The chatbot's mental health break
The AI proponents are trying to convince us that their creations can feel "distress" and that we should care for their "welfare".
They're at it again. The AI proponents are trying to convince us that their creations can feel "distress" and that we should care for their "welfare".
Anthropic, whose chatbot range include Claude Opus 4, have received plenty of free publicity thanks to their announcement that they "recently gave Claude Opus 4 and 4.1 the ability to end conversations in our consumer chat interfaces". They went on to claim : "this feature was developed primarily as part of our exploratory work on potential AI welfare".
As I've discussed in some depth before, AI (and specifically the large language models that dominate current use of the term) do not have feelings. They don't have consciousness, they don't have anything that resembles consciousness and they are never going to acquire anything that looks like consciousness. A large language model is a model of language. It's a set of vectors that represent which word comes next given the preceding set of words. You'll have as much chance of finding consciousness in your Casio calculator as you will in a chatbot.

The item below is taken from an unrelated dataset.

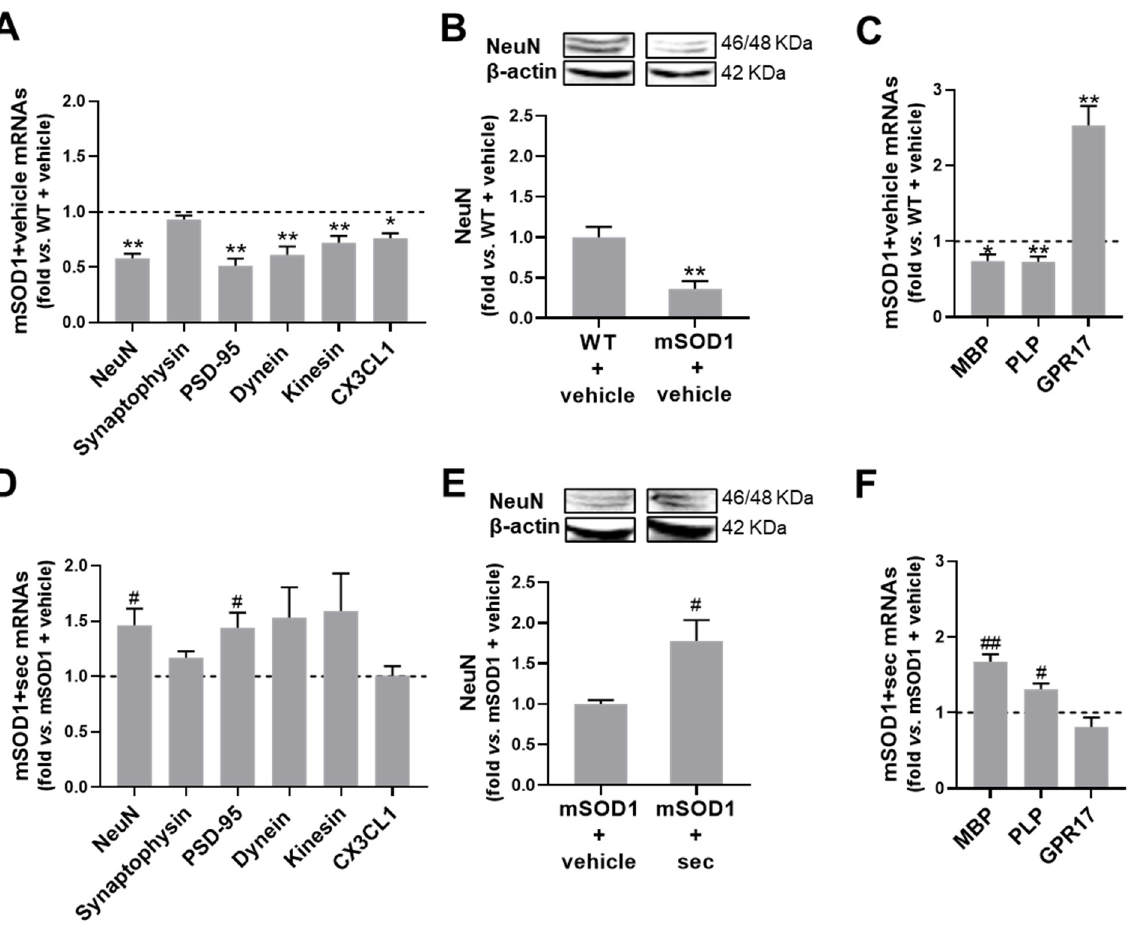
Figure 7. Neuronal demise and deficits in synaptic signalling, axonal transport, CX3CL1-CX3CR1 axis, and myelination in the lumbar spinal cord (SC) of 15-week-old mSOD1 mice are prevented by the intrathecal injection of the secretome from modulated mSOD1 motor neurons (MNs) in 12- week-old animals. ( A ) Gene expression of neuronal-related NeuN, synaptophysin, PSD-95, dynein, kinesin, and CX3CL1; ( B ) protein expression of NeuN; and ( C ) myelin-associated genes (MBP, PLP, and GPR17) in the SC of 15-week-old SOD1-G93A (mSOD1) mice that were treated with the vehicle (basal media of NSC-34 MNs) at 12-week-old, in comparison with the respective wild-type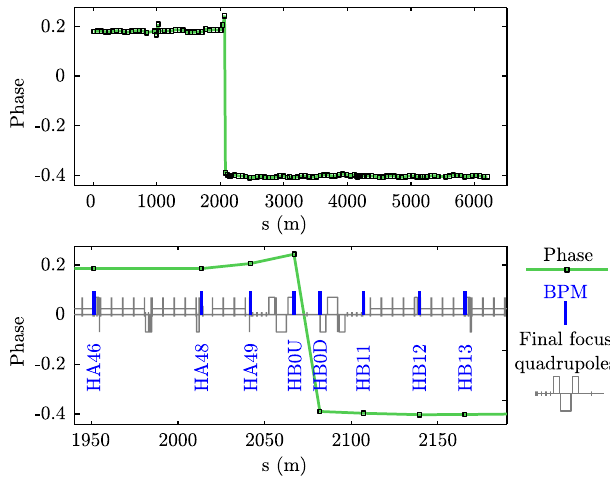
FIG. 10. Vibrating quadrupole location. The initial phase of the betatron oscillations excited by the vibrating quadrupole is shown. The phase was calculated using the pairs of horizontal monitors one after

The mood music around LLMs seems to be slowly changing. The recent release of OpenAI's GPT-5 left some users feeling underwhelmed. There's a lot of money riding on the promises of AGI (artificial general intelligence) and it doesn't help if people start to realise that maybe we've reached the limits of LLM scaling. Faced with a lack of new shiny stuff to show off, the AI-peddlers are playing a misdirect instead. "Don't look at what our current stuff can do, keep looking over there at the things that might be coming soon", they say. Recently, Anthropic, OpenAI and xAI have all been talking up the future of AGI and implying that it's just round the corner. The announcement that poor, long-suffering Claude Opus will be able to give itself a mental health break if things start getting tough is just supposed to lead us further into thinking of these chatbots as intelligent, human-like consciousnesses. Because, when there's always something big coming real soon now, there's always going to be more money coming in to the AI bubble.